_Texto para revisar_

Los imprecisos y siempre espeluznantes efectos del default
Pocos periodistas han tenido la honestidad intelectual de plantearse las presuntas consecuencias del impago al FMI. Me imagino que Alejandro Bercovich, el único que conozco que lo hizo en su artículo ¿Y si no le pagamos al fondo?, ha cometido la insolencia de preguntárselo en voz alta. Percibo además que fue con acentuado conocimiento de un sinnúmero de evidencias económicas expuestas ante tal herejía y jamás probadas.
Nada puede hacer que el país funcione si no hay un acuerdo con el FMI, según el establishment, los medios y la política. Y si bien tiene lógica, es la misma que planteamos como una prolongación del acuerdo con los bonistas privados. Los estados de ánimo han transitado oscilaciones que van desde la querella criminal propuesta por el actual mandatario Alberto Fernández al expresidente por la toma de la deuda, al temor que transita en Casa Rosada de ser el presidente del default. O la profunda creencia, para su provecho, expuesto en una entrevista en el programa de Brecovich “brotes verdes” por el presidente de la Cámara de Diputados Sergio Massa, donde divide el mundo entre: ingenuas conjeturas académicas dignas de debate de café, ante diferentes opciones de pago, por un lado. Y las crueles reglas de la realidad, diseñadas, propuestas y determinadas por los poderosos, con quienes el gobierno tiene que pactar.
Si bien todos los estudios de los 23 acuerdos con el FMI han arrojado demostrados fracasos, hay dos temas en el candelero que operan en contrario. El profundo enfrentamiento por parte de la coalición gobernante con Albert Einstein, quien afirmaba: “Si buscas resultados distintos, no hagas siempre lo mismo.” Y la idea, por otro lado, que las fantasiosas consecuencias del default son extremadamente más costosas y atormentadoras para la sociedad que los condicionantes del FMI. La idea de este artículo es justamente esa: ¿las consecuencias de un default son tan devastadoras como lo plantean sus agoreros?

_Consigna A_
Vuelve a escribir el texto sobre el default desde la parte que empieza con "Los imprecisos y" hasta la que termina con "y jamás probadas.". Cambia "FMI" por "Fondo Monetario Internacional".

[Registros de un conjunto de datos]
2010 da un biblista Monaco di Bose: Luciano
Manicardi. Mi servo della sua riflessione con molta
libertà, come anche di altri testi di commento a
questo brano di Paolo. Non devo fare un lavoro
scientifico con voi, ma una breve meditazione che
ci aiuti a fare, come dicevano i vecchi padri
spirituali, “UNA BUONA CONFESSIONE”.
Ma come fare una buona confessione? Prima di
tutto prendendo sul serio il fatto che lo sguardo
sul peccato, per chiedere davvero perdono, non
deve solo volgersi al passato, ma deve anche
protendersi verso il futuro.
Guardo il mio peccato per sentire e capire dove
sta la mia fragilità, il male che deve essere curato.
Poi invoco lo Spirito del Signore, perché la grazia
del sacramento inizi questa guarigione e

_Consigna B_
Convierte en una lista JSON de cadenas las líneas del listado, desde su comienzo hasta la línea que contiene "tutto prendendo sul", ambas incluidas. Pon una cadena por línea y deja fuera las líneas en blanco.

_Tu respuesta A_
Los imprecisos y siempre espeluznantes efectos del default
Pocos periodistas han tenido la honestidad intelectual de plantearse las presuntas consecuencias del impago al Fondo Monetario Internacional. Me imagino que Alejandro Bercovich, el único que conozco que lo hizo en su artículo ¿Y si no le pagamos al fondo?, ha cometido la insolencia de preguntárselo en voz alta. Percibo además que fue con acentuado conocimiento de un sinnúmero de evidencias económicas expuestas ante tal herejía y jamás probadas.

_Tu respuesta B_
[
  "2010 da un biblista Monaco di Bose: Luciano",
  "Manicardi. Mi servo della sua riflessione con molta",
  "libertà, come anche di altri testi di commento a",
  "questo brano di Paolo. Non devo fare un lavoro",
  "scientifico con voi, ma una breve meditazione che",
  "ci aiuti a fare, come dicevano i vecchi padri",
  "spirituali, “UNA BUONA CONFESSIONE”.",
  "Ma come fare una buona confessione? Prima di",
  "tutto prendendo sul serio il fatto che lo sguardo"
]